Study material:
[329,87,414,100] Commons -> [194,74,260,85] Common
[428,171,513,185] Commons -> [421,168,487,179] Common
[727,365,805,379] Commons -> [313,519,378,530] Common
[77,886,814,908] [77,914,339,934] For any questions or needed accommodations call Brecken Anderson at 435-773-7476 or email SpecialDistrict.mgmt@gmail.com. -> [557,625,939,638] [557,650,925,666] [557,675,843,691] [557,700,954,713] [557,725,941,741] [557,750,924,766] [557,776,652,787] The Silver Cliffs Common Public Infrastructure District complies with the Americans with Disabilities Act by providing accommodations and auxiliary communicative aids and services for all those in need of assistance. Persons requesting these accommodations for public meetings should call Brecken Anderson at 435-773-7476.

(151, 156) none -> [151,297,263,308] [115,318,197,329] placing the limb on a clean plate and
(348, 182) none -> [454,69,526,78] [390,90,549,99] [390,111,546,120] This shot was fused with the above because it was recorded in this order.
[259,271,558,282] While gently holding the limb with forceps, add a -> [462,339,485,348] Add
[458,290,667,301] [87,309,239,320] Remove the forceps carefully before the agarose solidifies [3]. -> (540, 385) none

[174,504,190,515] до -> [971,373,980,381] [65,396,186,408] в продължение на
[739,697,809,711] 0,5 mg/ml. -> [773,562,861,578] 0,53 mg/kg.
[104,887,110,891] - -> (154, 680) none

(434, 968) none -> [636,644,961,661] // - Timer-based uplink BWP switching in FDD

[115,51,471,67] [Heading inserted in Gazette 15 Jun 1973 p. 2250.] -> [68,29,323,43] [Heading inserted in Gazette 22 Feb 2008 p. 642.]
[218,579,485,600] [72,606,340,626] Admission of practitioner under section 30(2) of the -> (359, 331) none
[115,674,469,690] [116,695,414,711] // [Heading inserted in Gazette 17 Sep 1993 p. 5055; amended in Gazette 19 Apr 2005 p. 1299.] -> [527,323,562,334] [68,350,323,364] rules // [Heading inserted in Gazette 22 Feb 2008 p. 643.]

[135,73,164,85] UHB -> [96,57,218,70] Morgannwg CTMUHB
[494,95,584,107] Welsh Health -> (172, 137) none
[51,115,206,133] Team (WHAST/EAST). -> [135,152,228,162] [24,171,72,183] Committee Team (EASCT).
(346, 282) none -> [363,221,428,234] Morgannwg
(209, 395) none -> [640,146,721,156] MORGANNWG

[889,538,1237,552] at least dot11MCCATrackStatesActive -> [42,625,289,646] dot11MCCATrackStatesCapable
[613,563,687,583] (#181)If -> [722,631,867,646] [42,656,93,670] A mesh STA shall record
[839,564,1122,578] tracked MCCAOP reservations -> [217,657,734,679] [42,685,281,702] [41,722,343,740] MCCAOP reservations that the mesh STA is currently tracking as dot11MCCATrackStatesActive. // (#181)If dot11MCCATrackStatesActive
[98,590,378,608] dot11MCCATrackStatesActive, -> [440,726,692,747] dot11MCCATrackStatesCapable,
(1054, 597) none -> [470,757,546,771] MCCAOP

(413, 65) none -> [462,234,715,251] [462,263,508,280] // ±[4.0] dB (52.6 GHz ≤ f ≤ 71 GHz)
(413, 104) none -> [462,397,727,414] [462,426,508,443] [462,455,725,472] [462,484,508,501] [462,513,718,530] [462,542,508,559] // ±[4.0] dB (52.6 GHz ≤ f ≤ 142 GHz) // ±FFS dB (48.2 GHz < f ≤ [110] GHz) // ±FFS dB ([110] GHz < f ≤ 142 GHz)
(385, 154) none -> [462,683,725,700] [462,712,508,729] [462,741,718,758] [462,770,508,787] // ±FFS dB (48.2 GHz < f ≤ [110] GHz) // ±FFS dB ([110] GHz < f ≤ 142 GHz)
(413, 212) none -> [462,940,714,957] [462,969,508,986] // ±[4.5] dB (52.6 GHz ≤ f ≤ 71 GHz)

To do: Copy out each entry once more, character for character.

Problem solution:
[329,87,414,100] Commons -> [194,74,260,85] Common
[428,171,513,185] Commons -> [421,168,487,179] Common
[727,365,805,379] Commons -> [313,519,378,530] Common
[77,886,814,908] [77,914,339,934] For any questions or needed accommodations call Brecken Anderson at 435-773-7476 or email SpecialDistrict.mgmt@gmail.com. -> [557,625,939,638] [557,650,925,666] [557,675,843,691] [557,700,954,713] [557,725,941,741] [557,750,924,766] [557,776,652,787] The Silver Cliffs Common Public Infrastructure District complies with the Americans with Disabilities Act by providing accommodations and auxiliary communicative aids and services for all those in need of assistance. Persons requesting these accommodations for public meetings should call Brecken Anderson at 435-773-7476.

(151, 156) none -> [151,297,263,308] [115,318,197,329] placing the limb on a clean plate and
(348, 182) none -> [454,69,526,78] [390,90,549,99] [390,111,546,120] This shot was fused with the above because it was recorded in this order.
[259,271,558,282] While gently holding the limb with forceps, add a -> [462,339,485,348] Add
[458,290,667,301] [87,309,239,320] Remove the forceps carefully before the agarose solidifies [3]. -> (540, 385) none

[174,504,190,515] до -> [971,373,980,381] [65,396,186,408] в продължение на
[739,697,809,711] 0,5 mg/ml. -> [773,562,861,578] 0,53 mg/kg.
[104,887,110,891] - -> (154, 680) none

(434, 968) none -> [636,644,961,661] // - Timer-based uplink BWP switching in FDD

[115,51,471,67] [Heading inserted in Gazette 15 Jun 1973 p. 2250.] -> [68,29,323,43] [Heading inserted in Gazette 22 Feb 2008 p. 642.]
[218,579,485,600] [72,606,340,626] Admission of practitioner under section 30(2) of the -> (359, 331) none
[115,674,469,690] [116,695,414,711] // [Heading inserted in Gazette 17 Sep 1993 p. 5055; amended in Gazette 19 Apr 2005 p. 1299.] -> [527,323,562,334] [68,350,323,364] rules // [Heading inserted in Gazette 22 Feb 2008 p. 643.]

[135,73,164,85] UHB -> [96,57,218,70] Morgannwg CTMUHB
[494,95,584,107] Welsh Health -> (172, 137) none
[51,115,206,133] Team (WHAST/EAST). -> [135,152,228,162] [24,171,72,183] Committee Team (EASCT).
(346, 282) none -> [363,221,428,234] Morgannwg
(209, 395) none -> [640,146,721,156] MORGANNWG

[889,538,1237,552] at least dot11MCCATrackStatesActive -> [42,625,289,646] dot11MCCATrackStatesCapable
[613,563,687,583] (#181)If -> [722,631,867,646] [42,656,93,670] A mesh STA shall record
[839,564,1122,578] tracked MCCAOP reservations -> [217,657,734,679] [42,685,281,702] [41,722,343,740] MCCAOP reservations that the mesh STA is currently tracking as dot11MCCATrackStatesActive. // (#181)If dot11MCCATrackStatesActive
[98,590,378,608] dot11MCCATrackStatesActive, -> [440,726,692,747] dot11MCCATrackStatesCapable,
(1054, 597) none -> [470,757,546,771] MCCAOP

(413, 65) none -> [462,234,715,251] [462,263,508,280] // ±[4.0] dB (52.6 GHz ≤ f ≤ 71 GHz)
(413, 104) none -> [462,397,727,414] [462,426,508,443] [462,455,725,472] [462,484,508,501] [462,513,718,530] [462,542,508,559] // ±[4.0] dB (52.6 GHz ≤ f ≤ 142 GHz) // ±FFS dB (48.2 GHz < f ≤ [110] GHz) // ±FFS dB ([110] GHz < f ≤ 142 GHz)
(385, 154) none -> [462,683,725,700] [462,712,508,729] [462,741,718,758] [462,770,508,787] // ±FFS dB (48.2 GHz < f ≤ [110] GHz) // ±FFS dB ([110] GHz < f ≤ 142 GHz)
(413, 212) none -> [462,940,714,957] [462,969,508,986] // ±[4.5] dB (52.6 GHz ≤ f ≤ 71 GHz)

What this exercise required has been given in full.